Tutto chiaro, ma, nel mondo della burocrazia sorge un dubbio più che legittimo: se questi documenti certificano la bontà del mio lavoro e/o la sicurezza di un impianto, per quanti anni devono essere conservati?
In realtà, né la legge 46/90 prima, nè il successivo D.M. 37/08 poi, precisano quanto sia il tempo di archiviazione/conservazione della Di.Co. e della Di.Ri. Tuttavia è possibile dare una risposta verificando le indicazioni di Codice Civile e Codice Penale.
Nel primo documento infatti , si precisa che la responsabilità per vizi occulti da parte dell’esecutore delle opere si estende per i 10 anni successivi alla realizzazione.

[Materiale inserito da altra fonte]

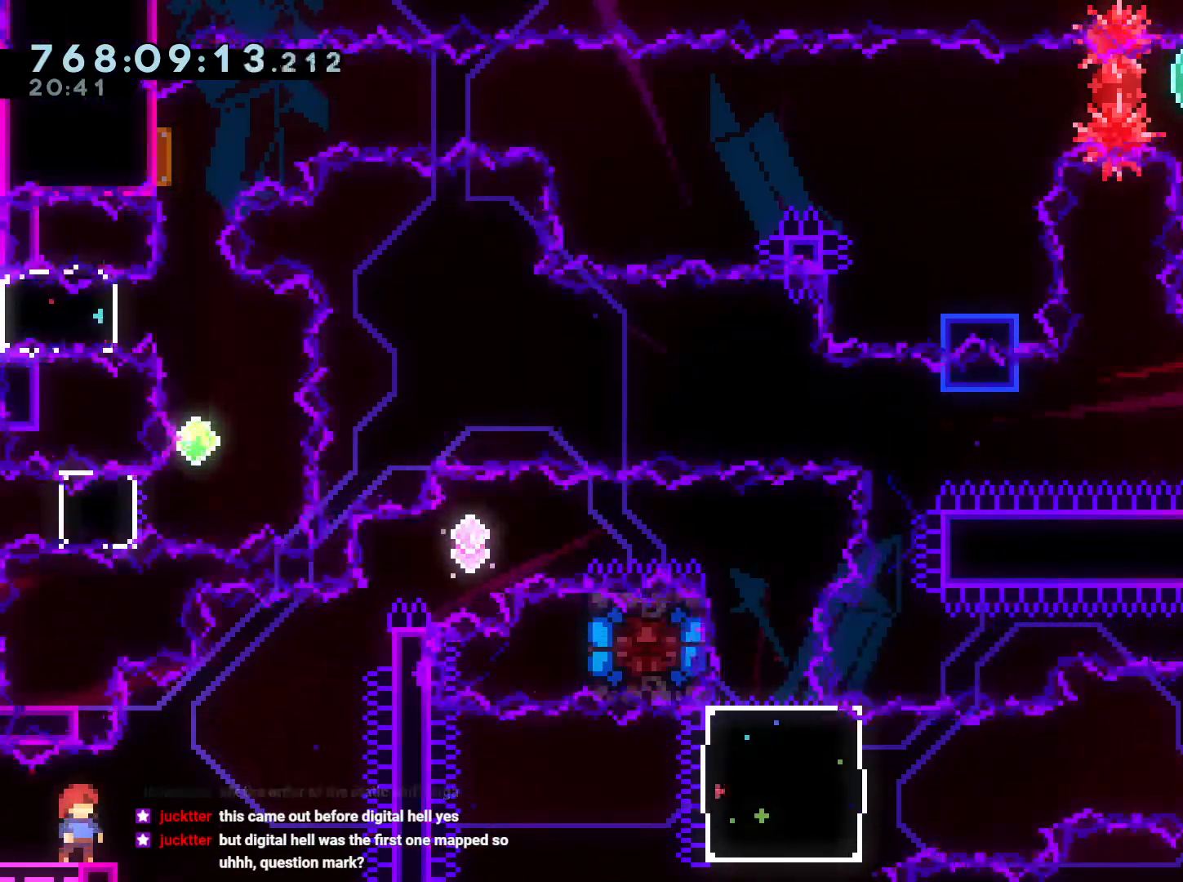
{"buttons": [], "left_stick": "center", "right_stick": "center", "events": [[350, "DPAD_UP", "down"], [400, "DPAD_UP", "up"]]}
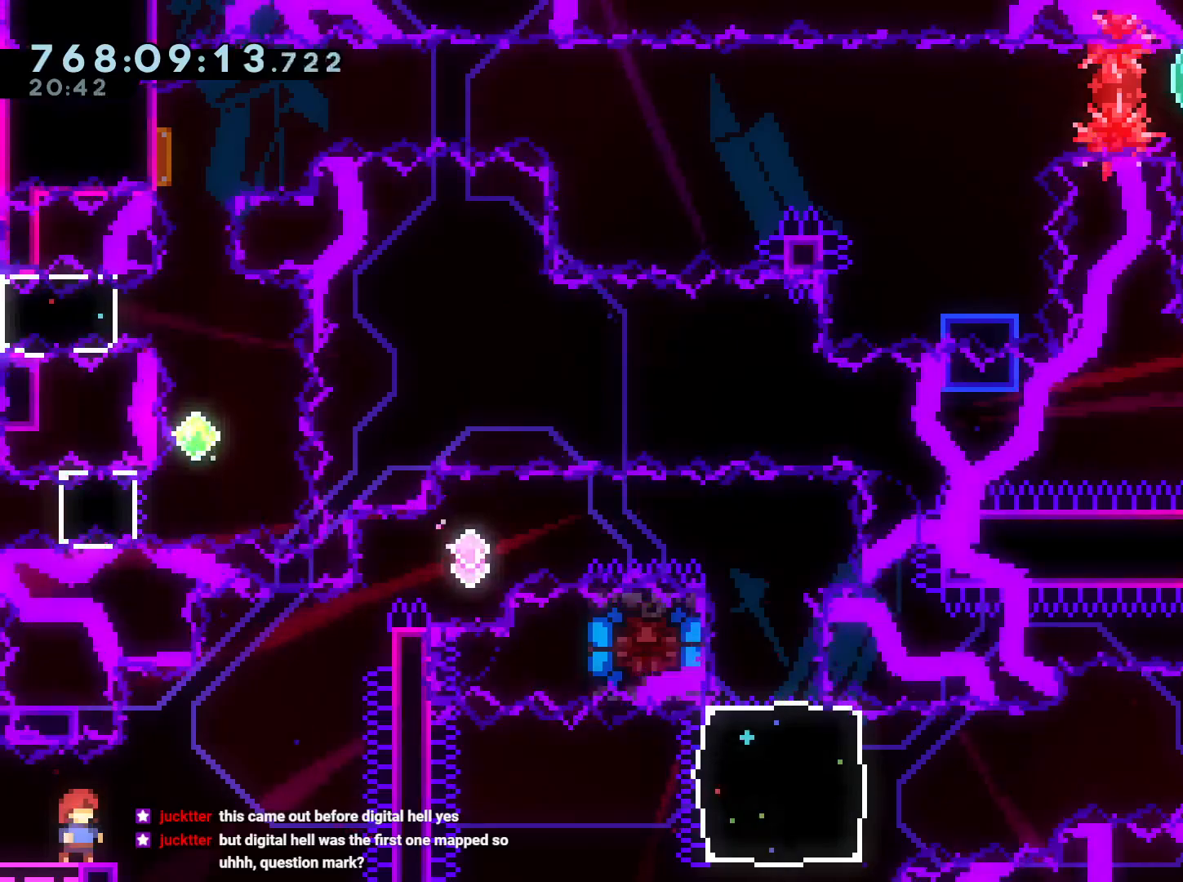
{"buttons": [], "left_stick": "center", "right_stick": "center", "events": []}
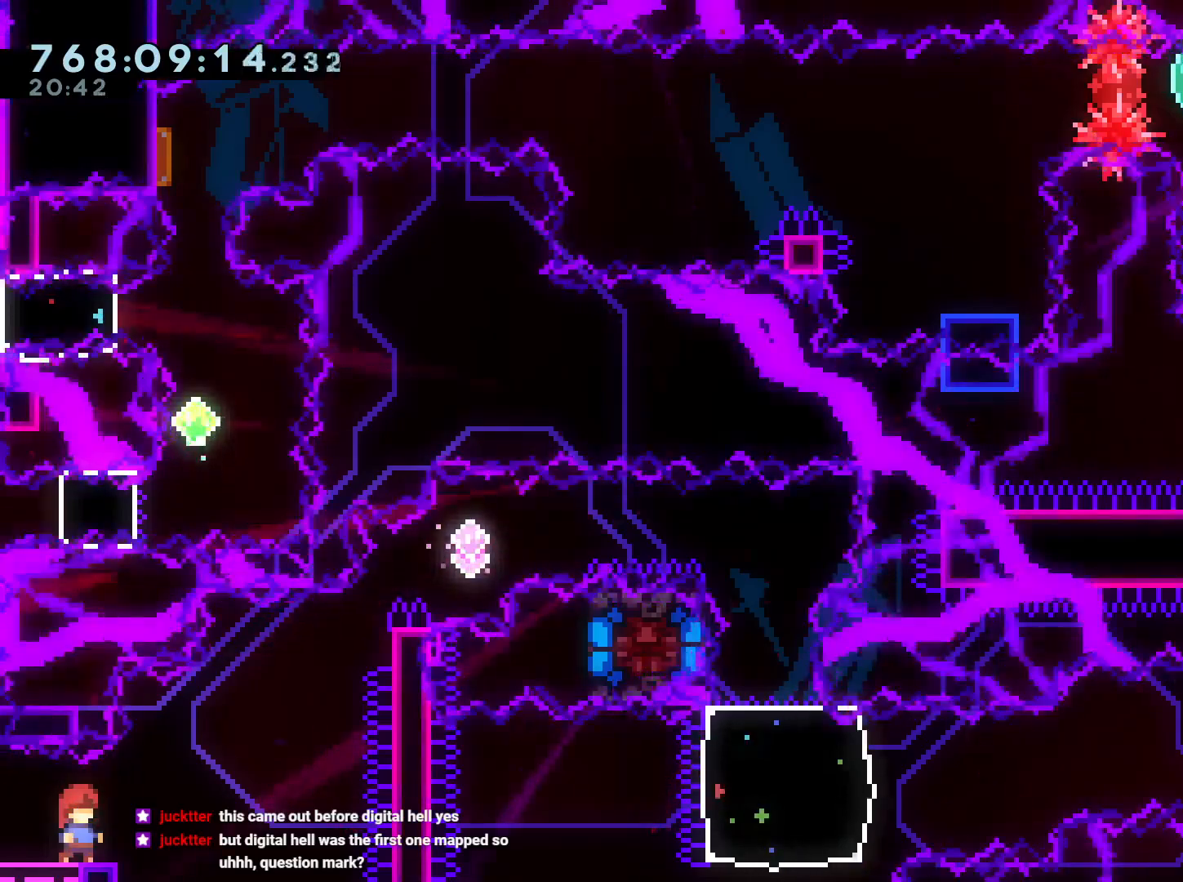
{"buttons": [], "left_stick": "center", "right_stick": "center", "events": []}
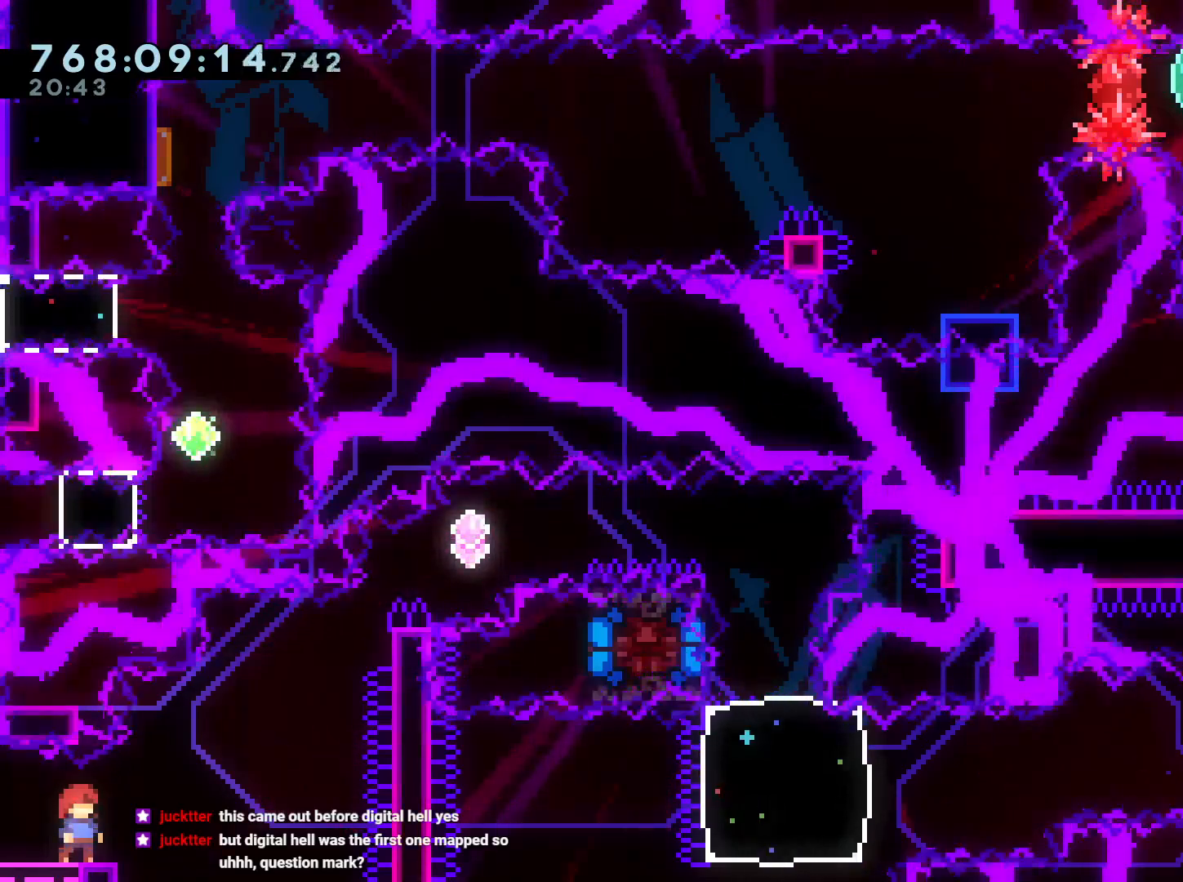
{"buttons": [], "left_stick": "center", "right_stick": "center"}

Il Codice Penale, invece, non prevede prescrizioni alla verifica delle responsabilità dell’esecutore. In questo caso però si parla di violazioni che hanno comportato incidenti gravi o mortali.

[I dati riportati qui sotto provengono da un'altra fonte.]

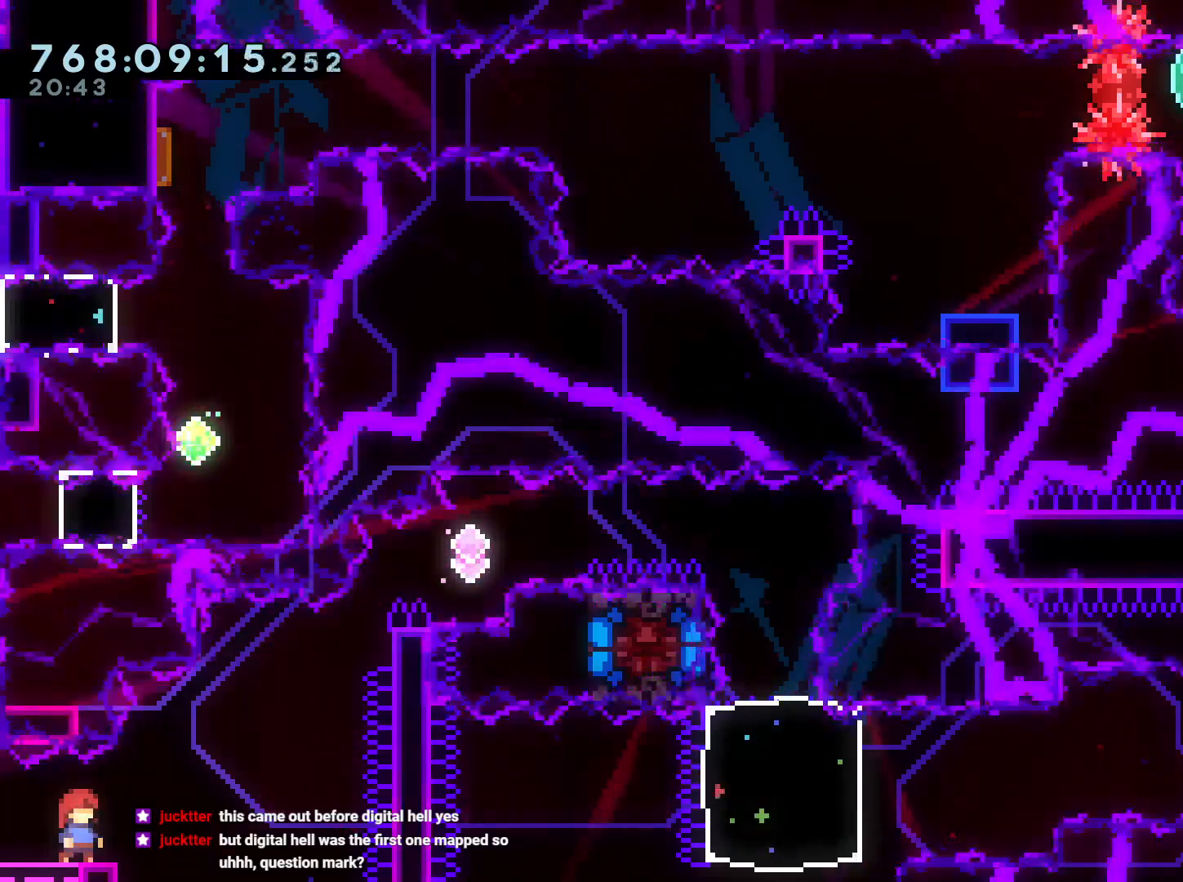
{"buttons": [], "left_stick": "center", "right_stick": "center", "events": []}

Ciò detto, poichè l’unico documento che può fare testo, per precisare la data di consegna delle opere e la descrizione delle stesse (ricordatevi che in un tribunale, senza la carta, la vostra parola non ha quasi alcun valore), è solamente la Dichiarazione di Conformità, è meglio tenere in archivio questo documento per almeno 10 anni (anche più a lungo se si ha lo spazio, magari anche solo in formato digitale). Ovviamente la copia archiviata deve essere firmata dal committente all’atto della consegna della stessa, altrimenti non ha valore in quanto nulla ne garantisce l’autenticità.
Quanto sopra non è invece richiesto per la Dichiarazione di Rispondenza, in quanto questa rappresenta una verifica di opere eseguite da altri e su cui il tecnico non ha nessuna responsabilità in termini di garanzia. Ovviamente vale la responsabilità penale nel caso in cui si certifichi un impianto che in realtà risulta pericoloso. Per questo motivo, anche in questo caso è auspicabile conservare il documento per 10 anni.